Like a giant jigsaw puzzle, Kapoor fits in snippets from interviews and essays, anecdotes narrated by friends and family, as well as fragments of poetry to bring out Shahid’s piquant charm, humor, whimsy, zest for life. There are anecdotes, some of them legendary among the legions of his students and admirers, such as this: Asked by a security officer at an airport, “Are you carrying anything that could be dangerous for the other passengers?”, Shahid replied: “Only my heart!”
Tonight
A Ghazal in English by Agha Shahid Ali
Where are you now? Who lies beneath your spell tonight?
Whom else from rapture’s road will you expel tonight?
Those “Fabrics of Cashmere—” “to make Me beautiful—”
“Trinket”—to gem—“Me to adorn—How tell”—tonight?
I beg for haven: Prisons, let open your gates—
A refugee from Belief seeks a cell tonight.
God’s vintage loneliness has turned to vinegar—
All the archangels—their wings frozen—fell tonight.

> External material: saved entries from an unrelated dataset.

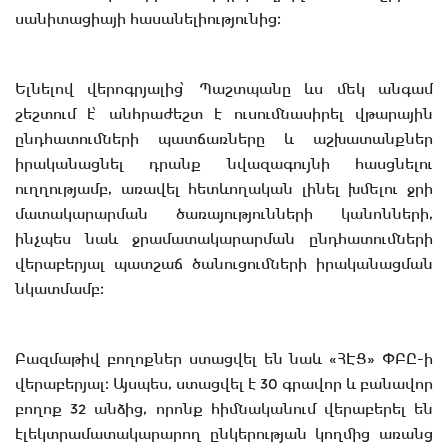
սանիտացիայի հասանելիությունից։
Ելնելով վերոգրյալից՝ Պաշտպանը ևս մեկ անգամ
շեշտում է՝ անհրաժեշտ է ուսումնասիրել վթարային
ընդհատումների պատճառները և աշխատանքներ
իրականացնել դրանք նվազագույնի հասցնելու
ուղղությամբ, առավել հետևողական լինել խմելու ջրի
մատակարարման ծառայությունների կանոնների,
ինչպես նաև ջրամատակարարման ընդհատումների
վերաբերյալ պատշաճ ծանուցումների իրականացման
նկատմամբ։
Բազմաթիվ բողոքներ ստացվել են նաև «ՀԷՑ» ՓԲԸ-ի
վերաբերյալ։ Այսպես, ստացվել է 30 գրավոր և բանավոր
բողոք 32 անձից, որոնք հիմնականում վերաբերել են
էլեկտրամատակարարող ընկերության կողմից առանց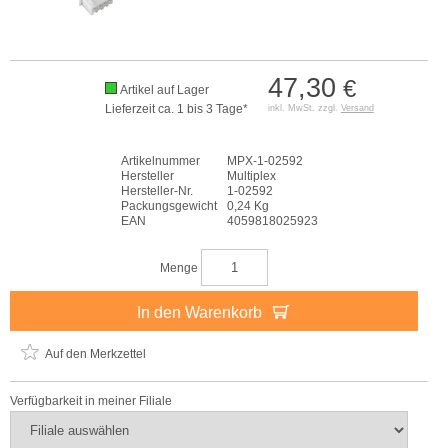
47,30
€
Artikel auf Lager
Lieferzeit ca. 1 bis 3 Tage*
inkl. MwSt. zzgl.
Versand
Artikelnummer
MPX-1-02592
Hersteller
Multiplex
Hersteller-Nr.
1-02592
Packungsgewicht
0,24 Kg
EAN
4059818025923
Menge
In den Warenkorb
Auf den Merkzettel
Verfügbarkeit in meiner Filiale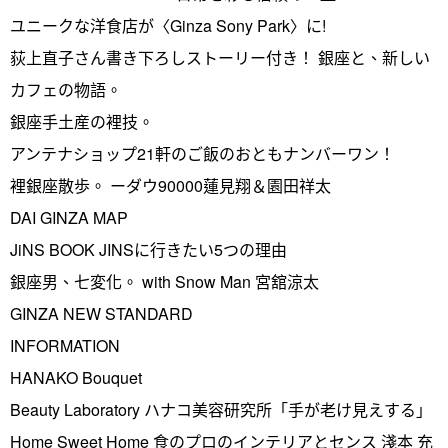
ユニークな洋食店が〈Ginza Sony Park〉に!
荻上直子さん書き下ろしストーリー付き！ 銀座と、新しい
カフェの物語。
銀座手土産の裡技。
アンテナショップ21軒のご飯のおともナンバーワン！
裡銀座散歩。 ーダウ90000蓮見翔＆園田祥太
DAI GINZA MAP
JiNS BOOK JINSに行きたい5つの理由
銀座男、七変化。 with Snow Man 宮舘涼太
GINZA NEW STANDARD
INFORMATION
HANAKO Bouquet
Beauty Laboratory ハナコ美容研究所「手が老け見えする」
Home Sweet Home 食のプロのインテリアとセンス 淺本 充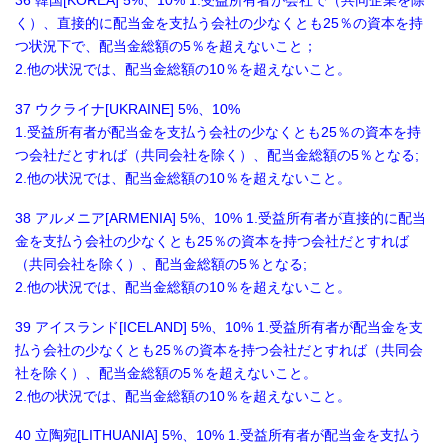
36 韓国[KOREA] 5%、10% 1.受益所有者が会社で（共同企業を除
く）、直接的に配当金を支払う会社の少なくとも25％の資本を持
つ状況下で、配当金総額の5％を超えないこと；
2.他の状況では、配当金総額の10％を超えないこと。
37 ウクライナ[UKRAINE] 5%、10%
1.受益所有者が配当金を支払う会社の少なくとも25％の資本を持
つ会社だとすれば（共同会社を除く）、配当金総額の5％となる;
2.他の状況では、配当金総額の10％を超えないこと。
38 アルメニア[ARMENIA] 5%、10% 1.受益所有者が直接的に配当
金を支払う会社の少なくとも25％の資本を持つ会社だとすれば
（共同会社を除く）、配当金総額の5％となる;
2.他の状況では、配当金総額の10％を超えないこと。
39 アイスランド[ICELAND] 5%、10% 1.受益所有者が配当金を支
払う会社の少なくとも25％の資本を持つ会社だとすれば（共同会
社を除く）、配当金総額の5％を超えないこと。
2.他の状況では、配当金総額の10％を超えないこと。
40 立陶宛[LITHUANIA] 5%、10% 1.受益所有者が配当金を支払う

Lord, cried out the idols, Don’t let us be broken;
Only we can convert the infidel tonight.
Mughal ceilings, let your mirrored convexities
multiply me at once under your spell tonight.
He’s freed some fire from ice in pity for Heaven.
He’s left open—for God—the doors of Hell tonight.
In the heart’s veined temple, all statues have been smashed.
No priest in saffron’s left to toll its knell tonight.
God, limit these punishments, there’s still Judgment Day—
I’m a mere sinner, I’m no infidel tonight.
Executioners near the woman at the window.
Damn you, Elijah, I’ll bless Jezebel tonight.
The hunt is over, and I hear the Call to Prayer
fade into that of the wounded gazelle tonight.
My rivals for your love—you’ve invited them all?
This is mere insult, this is no farewell tonight.
And I, Shahid, only am escaped to tell thee—
God sobs in my arms. Call me Ishmael tonight.